Financial sector firms increasingly “get” market surveillance. Once seen as a costly extravagance, firms have come to realize that market surveillance technology is critical to avoiding regulatory fines and brand damage. As a result, the market is booming. In its latest analysis of the market surveillance vendor ecosystem, Greenwich Associates forecasts that the global market for surveillance solutions could grow by as much as 21% in 2021.
Greenwich has ranked market surveillance vendors according to their position in the overall market. In this ranking, RIMES is recognized as “segment specialist” for our RegFocus Market Surveillance service. Greenwich notes that “RIMES’ product portfolio is strongly positioned, and being well-resourced has allowed RegFocus to follow an aggressive development strategy in preparation to pursue buy-side surveillance market share in the US and Europe”.

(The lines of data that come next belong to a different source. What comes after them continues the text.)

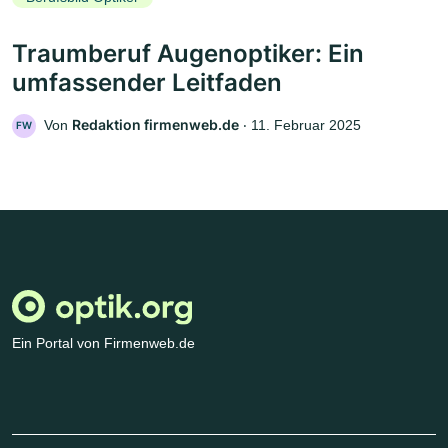
Traumberuf Augenoptiker: Ein
umfassender Leitfaden
Redaktion firmenweb.de
Von
‧
11. Februar 2025
FW
Ein Portal von Firmenweb.de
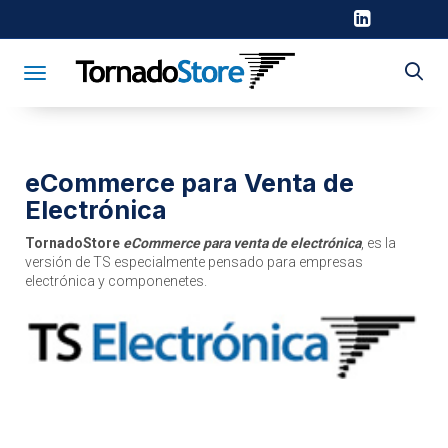
Toggle navigation
eCommerce para Venta de
Electrónica
TornadoStore
eCommerce para venta de electrónica
, es la
versión de TS especialmente pensado para empresas
electrónica y componenetes.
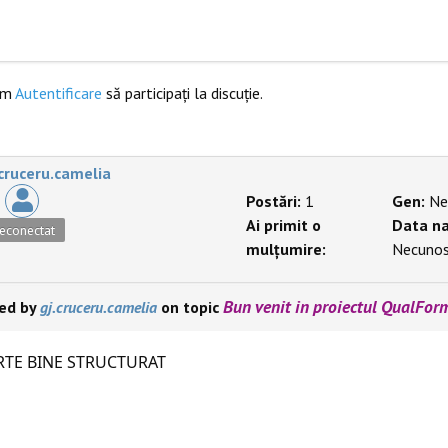
ăm
Autentificare
să participaţi la discuţie.
.cruceru.camelia
Postări:
1
Gen:
Ne
Ai primit o
Data na
econectat
mulțumire:
Necuno
Bun venit in proiectul QualFor
ied by
gj.cruceru.camelia
on topic
RTE BINE STRUCTURAT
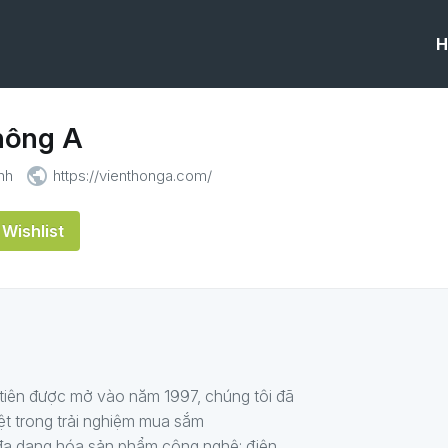
H
hông A
public
nh
https://vienthonga.com/
Wishlist
 tiên được mở vào năm 1997, chúng tôi đã
iệt trong trải nghiệm mua sắm
đa dạng hóa sản phẩm công nghệ: điện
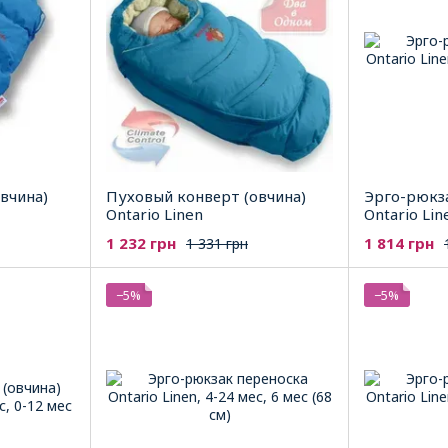
вчина)
Пуховый конверт (овчина)
Эрго-рюкз
Ontario Linen
Ontario Lin
1 232 грн
1 814 грн
1 331 грн
−5%
−5%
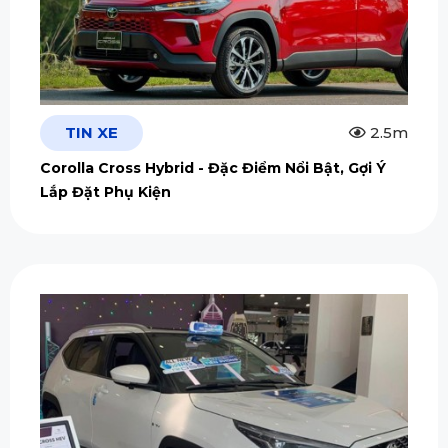
TIN XE
2.5m
Corolla Cross Hybrid - Đặc Điểm Nổi Bật, Gợi Ý
Lắp Đặt Phụ Kiện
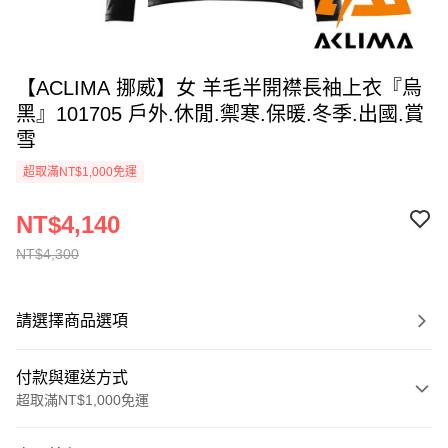
【ACLIMA 挪威】女 羊毛半開襟長袖上衣『烏
黑』101705 戶外.休閒.禦寒.保暖.冬季.出國.賞
雪
超取滿NT$1,000免運
NT$4,140
NT$4,300
請選擇商品選項
付款與運送方式
超取滿NT$1,000免運
付款方式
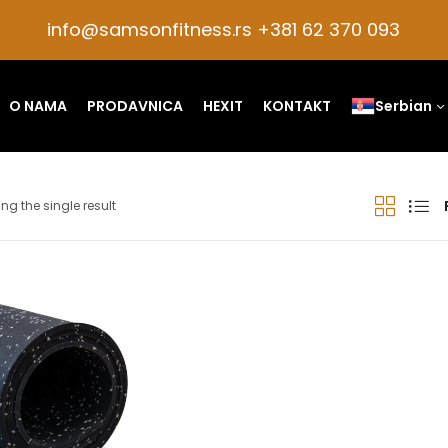
info@samsonfitness.rs +381 62 370 093
O NAMA
PRODAVNICA
HEXIT
KONTAKT
Serbian
ng the single result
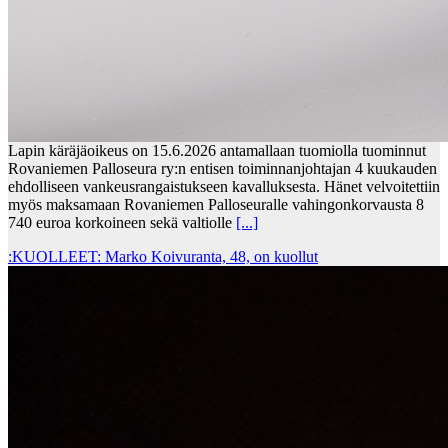
Lapin käräjäoikeus on 15.6.2026 antamallaan tuomiolla tuominnut
Rovaniemen Palloseura ry:n entisen toiminnanjohtajan 4 kuukauden
ehdolliseen vankeusrangaistukseen kavalluksesta. Hänet velvoitettiin
myös maksamaan Rovaniemen Palloseuralle vahingonkorvausta 8
740 euroa korkoineen sekä valtiolle
[...]
:KUOLLEET: Marko Koivuranta, 48, on kuollut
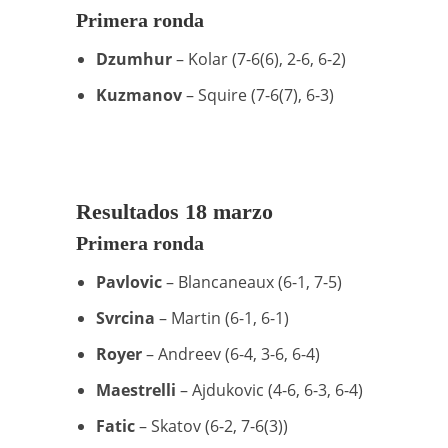
Primera ronda
Dzumhur
– Kolar (7-6(6), 2-6, 6-2)
Kuzmanov
– Squire (7-6(7), 6-3)
Resultados 18 marzo
Primera ronda
Pavlovic
– Blancaneaux (6-1, 7-5)
Svrcina
– Martin (6-1, 6-1)
Royer
– Andreev (6-4, 3-6, 6-4)
Maestrelli
– Ajdukovic (4-6, 6-3, 6-4)
Fatic
– Skatov (6-2, 7-6(3))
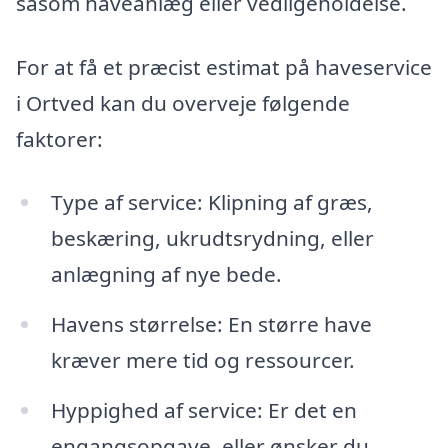
såsom haveanlæg eller vedligeholdelse.
For at få et præcist estimat på haveservice
i Ortved kan du overveje følgende
faktorer:
Type af service: Klipning af græs,
beskæring, ukrudtsrydning, eller
anlægning af nye bede.
Havens størrelse: En større have
kræver mere tid og ressourcer.
Hyppighed af service: Er det en
engangsopgave, eller ønsker du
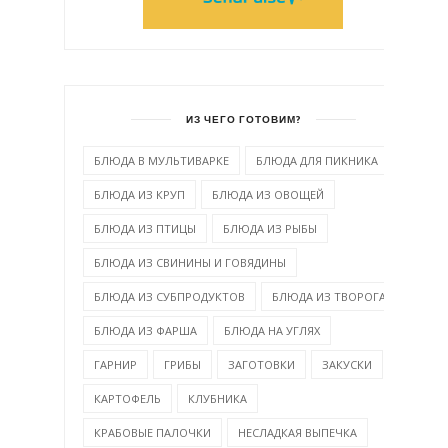
ИЗ ЧЕГО ГОТОВИМ?
БЛЮДА В МУЛЬТИВАРКЕ
БЛЮДА ДЛЯ ПИКНИКА
БЛЮДА ИЗ КРУП
БЛЮДА ИЗ ОВОЩЕЙ
БЛЮДА ИЗ ПТИЦЫ
БЛЮДА ИЗ РЫБЫ
БЛЮДА ИЗ СВИНИНЫ И ГОВЯДИНЫ
БЛЮДА ИЗ СУБПРОДУКТОВ
БЛЮДА ИЗ ТВОРОГА
БЛЮДА ИЗ ФАРША
БЛЮДА НА УГЛЯХ
ГАРНИР
ГРИБЫ
ЗАГОТОВКИ
ЗАКУСКИ
КАРТОФЕЛЬ
КЛУБНИКА
КРАБОВЫЕ ПАЛОЧКИ
НЕСЛАДКАЯ ВЫПЕЧКА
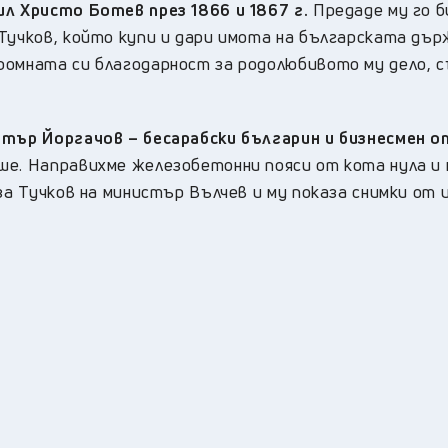
ил Христо Ботев през 1866 и 1867 г.
Предаде му го 
Тучков, който купи и дари имота на българската дър
ромната си благодарност за родолюбивото му дело, 
итър Йоргачов – бесарабски българин и бизнесмен о
е. Направихме железобетонни пояси от кота нула и 
аза Тучков на министър Вълчев и му показа снимки от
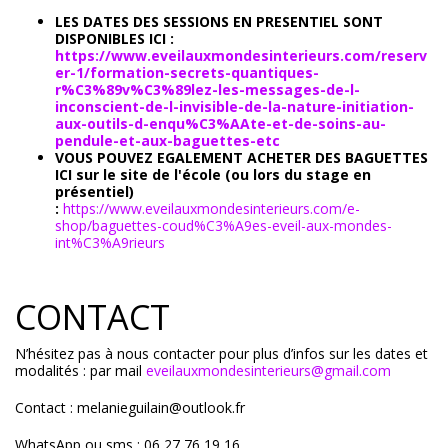
LES DATES DES SESSIONS EN PRESENTIEL SONT
DISPONIBLES ICI :
https://www.eveilauxmondesinterieurs.com/reserv
er-1/formation-secrets-quantiques-
r%C3%89v%C3%89lez-les-messages-de-l-
inconscient-de-l-invisible-de-la-nature-initiation-
aux-outils-d-enqu%C3%AAte-et-de-soins-au-
pendule-et-aux-baguettes-etc
VOUS POUVEZ EGALEMENT ACHETER DES BAGUETTES
ICI sur le site de l'école (ou lors du stage en
présentiel)
:
https://www.eveilauxmondesinterieurs.com/e-
shop/baguettes-coud%C3%A9es-eveil-aux-mondes-
int%C3%A9rieurs
CONTACT
N’hésitez pas à nous contacter pour plus d’infos sur les dates et
modalités : par mail
eveilauxmondesinterieurs@gmail.com
Contact : melanieguilain@outlook.fr
WhatsApp ou sms : 06 27 76 19 16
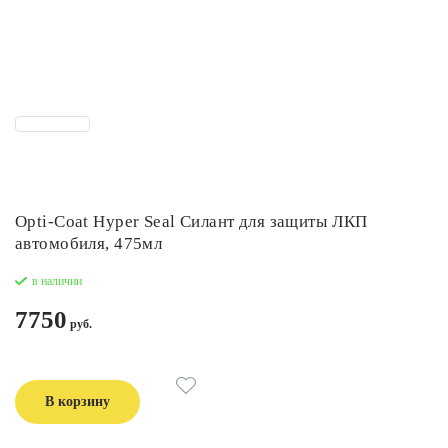
Opti-Coat Hyper Seal Силант для защиты ЛКП
автомобиля, 475мл
в наличии
7750
В корзину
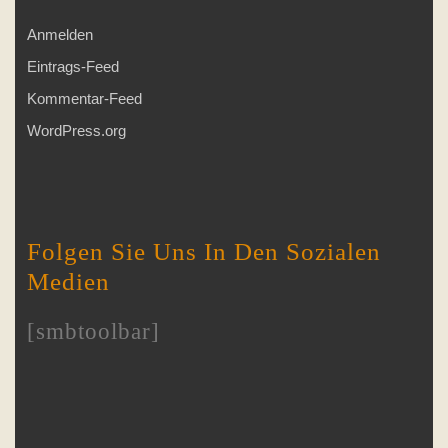
Anmelden
Eintrags-Feed
Kommentar-Feed
WordPress.org
Folgen Sie Uns In Den Sozialen
Medien
[smbtoolbar]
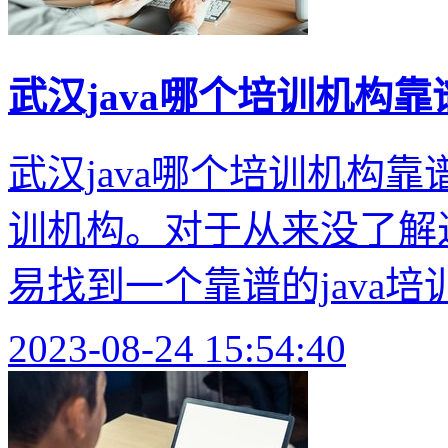
武汉java哪个培训机构靠
武汉java哪个培训机构靠
训机构。对于从来没了解过
易找到一个靠谱的java培训
2023-08-24 15:54:40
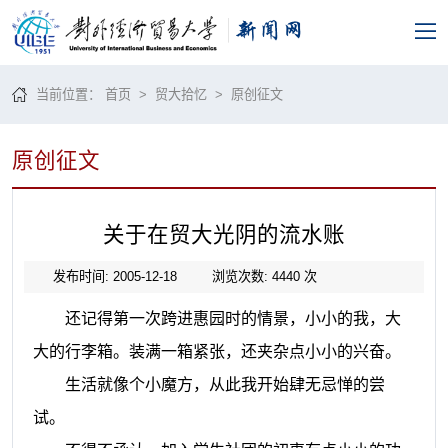
当前位置：
首页
>
贸大拾忆
>
原创征文
原创征文
关于在贸大光阴的流水账
发布时间: 2005-12-18
浏览次数:
4440
次
还记得第一次跨进惠园时的情景，小小的我，大
大的行李箱。装满一箱紧张，还夹杂点小小的兴奋。
生活就像个小魔方，从此我开始肆无忌惮的尝
试。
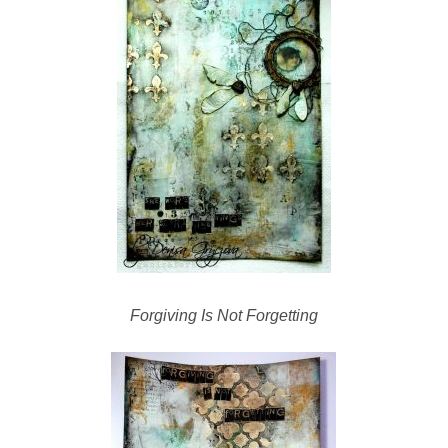
Forgiving Is Not Forgetting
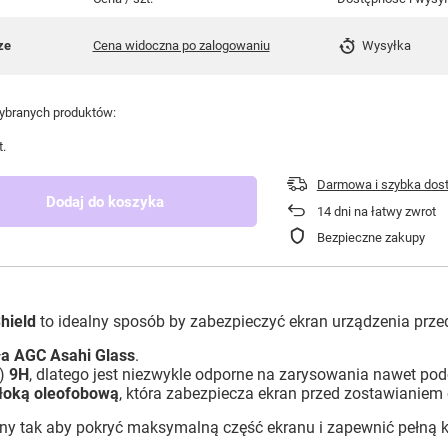
ze
Cena widoczna po zalogowaniu
Wysyłka
branych produktów:
t.
Darmowa i szybka dos
Dodaj do koszyka
14
dni na łatwy zwrot
Bezpieczne zakupy
hield
to idealny sposób by zabezpieczyć ekran urządzenia prze
ła AGC Asahi Glass
.
i)
9H
, dlatego jest niezwykle odporne na zarysowania nawet pod
łoką oleofobową
, która zabezpiecza ekran przed zostawianiem
ny tak aby pokryć maksymalną część ekranu i zapewnić pełną k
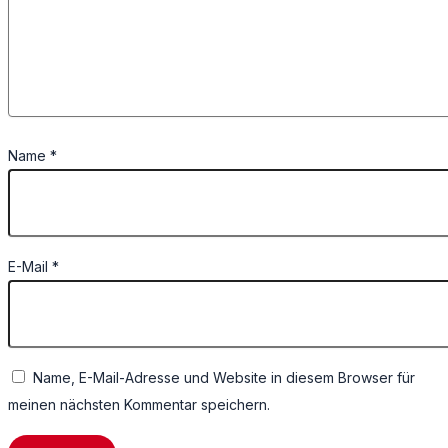
Name
*
E-Mail
*
Name, E-Mail-Adresse und Website in diesem Browser für
meinen nächsten Kommentar speichern.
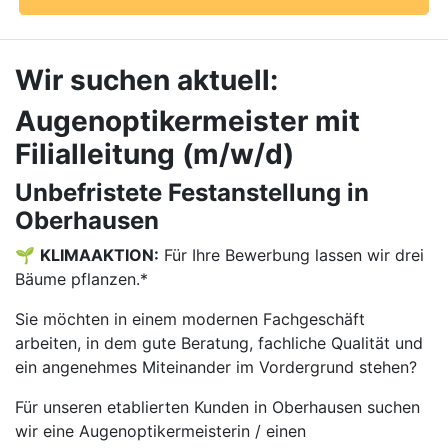
Wir suchen aktuell:
Augenoptikermeister mit
Filialleitung (m/w/d)
Unbefristete Festanstellung in
Oberhausen
🌱
KLIMAAKTION:
Für Ihre Bewerbung lassen wir drei
Bäume pflanzen.*
Sie möchten in einem modernen Fachgeschäft
arbeiten, in dem gute Beratung, fachliche Qualität und
ein angenehmes Miteinander im Vordergrund stehen?
Für unseren etablierten Kunden in Oberhausen suchen
wir eine Augenoptikermeisterin / einen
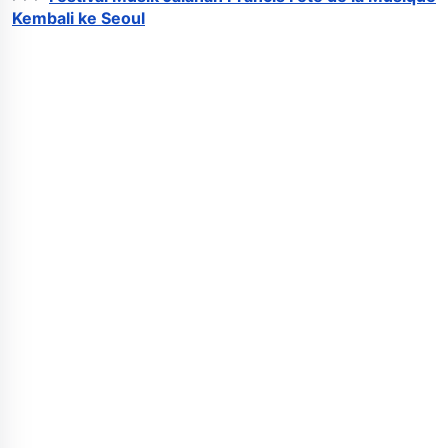
Kembali ke Seoul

Scott Burke, Regulatory Product Manager at RIMES, comments: “Greenwich’s report highlights the need for financial sector firms to think strategically about their investments. One key decision is whether to go with an established vendor, or with newer entrants to the category.
“This is important because firms need to tailor their surveillance regime to fit their business risk profile – something which is exponentially easier to achieve with an emerging provider that’s keen to partner and grow with its client base. At heart, this is a choice between inflexible, one-size-fits-all first-generation technology and agile next-gen technology.
“The current upswing in regulatory enforcement and oversight in this area, combined with the new normal of remote working has created a perfect storm whereby firms must take a highly strategic view of their surveillance and monitoring technologies. One thing is certain: unprecedented transparency via trade reporting, and the related use by regulators of powerful analytics engines to identify insider trading and market abuse, mean that all financial sector firms now have an imperative to ensure there are no gaps in their data coverage and monitoring capabilities.
“From a technology perspective, that means firms should look to implement highly automated systems that can integrate trade and communications surveillance (including coverage of all digital communications channels – something that’s increasingly important as home working becomes business as usual).”